Dopo due difficili anni di pandemia la maggior parte delle persone sta cercando nuovi stimoli per sentirsi più spensierata. E ciò vale anche nel rapporto tra brand e consumatori, che tendono a preferire quei marchi che offrono un’experience “spensierata” e che li coinvolgono all’insegna, in particolare, del buonumore.
È quanto emerge da“The happiness report”, una ricerca di Oracle Advertising and Customer Experience che è stata condotta (da Savanta) coinvolgendo più di 12.000 consumatori e responsabili aziendali in 14 paesi per analizzare il livello di fidelizzazione tra consumatori e brand dal punto di vista del “sorriso”, ovvero del desiderio di vivere una relazione con i marchi che faccia sentire più felici.
Per quanto riguarda l’Italia, lo studio rileva in particolare che il 49% degli interpellati dice di non provare una vera felicità da oltre due anni, e che il 92% è alla ricerca di nuove esperienze che facciano ridere e sorridere.
Per l’83% i brand, in particolare, potrebbero fare di più per rendere felici i propri clienti: se un brand usasse lo humour sarebbe più probabile che comprasse nuovamente i suoi prodotti (79%), raccomandasse il brand ad amici e parenti (79%), lo preferisse ai concorrenti (73%) e spendesse perfino di più per acquistare i suoi prodotti (56%).
I responsabili aziendali interpellati nella ricerca (91%) ammettono però che i loro brand sono ancora restii a utilizzare lo humour nelle interazioni con i clienti, e dichiarano che appena il 17% degli spot offline e il 13% delle pubblicità online dei propri prodotti usano di proposito toni divertenti.
Se il 91% dei consumatori pensa che sia più probabile acquistare qualcosa da un venditore che sappia essere divertente, solo il 9% dei manager ha dichiarato che lo humour viene usato nelle interazioni di vendita.
La stessa contrapposizione tra aspettative dei consumatori/clienti e realtà rilevata dai manager è presente nell’ambito dei social media – il 77% dei consumatori seguirebbe un brand divertente sui canali social ma solo nel 10% dei casi i manager hanno detto che il loro brand usa lo humour sui social – e dell’email marketing: un oggetto mail divertente farebbe aprire il messaggio inviato da un brand al 71% degli intervistati, ma solo il 20% delle aziende usa toni divertenti in quest’attività.
Il 63% apprezzerebbe che perfino i chatbot e gli assistenti digitali avessero un po’ di senso dell’umorismo, ma solo nel 27% dei casi i brand introducono questo elemento nei bot.
Tra i motivi principali di tale reticenza nel servirsi dello humour nello strutturare relazioni più coinvolgenti vi è la mancata disponibilità di dati, informazioni, strumenti per usare l’umorismo con successo: l’85% dei manager lamenta questa carenza; il 55% poi si sentirebbe più tranquillo a usare toni divertenti con i clienti se disponesse di maggiori dati riguardanti le loro caratteristiche e preferenze (55%) e se avesse accesso a tecnologie evolute come l’intelligenza artificiale (32%).
“La customer experience continua a evolversi – ha dichiarato Rob Tarkoff, executive vice president e general manager di Oracle Advertising and Customer Experience – ma alla fine tutto dipende da un’unica cosa: rendere felici i clienti.

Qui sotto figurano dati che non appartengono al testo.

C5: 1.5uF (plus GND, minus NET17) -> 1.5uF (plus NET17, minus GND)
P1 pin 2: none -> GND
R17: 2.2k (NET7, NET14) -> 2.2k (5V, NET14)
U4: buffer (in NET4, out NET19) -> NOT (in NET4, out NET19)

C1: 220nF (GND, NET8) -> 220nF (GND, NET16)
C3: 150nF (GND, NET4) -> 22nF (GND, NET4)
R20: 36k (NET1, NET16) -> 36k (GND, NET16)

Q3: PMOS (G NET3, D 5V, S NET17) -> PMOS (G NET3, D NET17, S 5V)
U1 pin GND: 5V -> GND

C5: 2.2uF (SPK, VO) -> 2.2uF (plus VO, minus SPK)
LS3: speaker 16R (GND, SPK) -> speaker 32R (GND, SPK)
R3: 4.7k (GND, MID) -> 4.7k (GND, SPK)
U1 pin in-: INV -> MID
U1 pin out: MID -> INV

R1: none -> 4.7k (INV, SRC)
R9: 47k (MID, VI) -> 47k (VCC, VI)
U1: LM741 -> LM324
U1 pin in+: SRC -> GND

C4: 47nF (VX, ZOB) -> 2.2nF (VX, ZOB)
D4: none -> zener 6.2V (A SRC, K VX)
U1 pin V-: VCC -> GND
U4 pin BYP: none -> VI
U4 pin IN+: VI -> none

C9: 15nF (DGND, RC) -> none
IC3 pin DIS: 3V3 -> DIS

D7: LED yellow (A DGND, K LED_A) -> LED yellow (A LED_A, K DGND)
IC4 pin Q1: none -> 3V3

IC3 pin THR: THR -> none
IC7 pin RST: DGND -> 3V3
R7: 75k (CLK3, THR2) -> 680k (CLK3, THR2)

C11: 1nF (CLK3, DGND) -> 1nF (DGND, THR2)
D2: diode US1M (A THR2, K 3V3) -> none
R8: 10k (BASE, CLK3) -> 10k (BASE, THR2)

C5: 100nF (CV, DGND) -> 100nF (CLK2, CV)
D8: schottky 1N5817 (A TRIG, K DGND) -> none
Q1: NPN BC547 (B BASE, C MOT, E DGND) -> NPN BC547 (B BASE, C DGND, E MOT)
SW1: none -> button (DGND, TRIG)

Nel perseguire la felicità per i clienti entrano in gioco molti fattori diversi e in questa ricerca abbiamo deciso di analizzare proprio l’umorismo, perché risulta uno dei più interessanti. Come dimostrano i risultati, la maggior parte dei manager aziendali vorrebbe farli sorridere o ridere di più, perché si rende conto che ciò è fondamentale per stabilire un vero rapporto. Per avere successo in questo, i marchi devono mettere i dati al centro della propria strategia di customer experience”.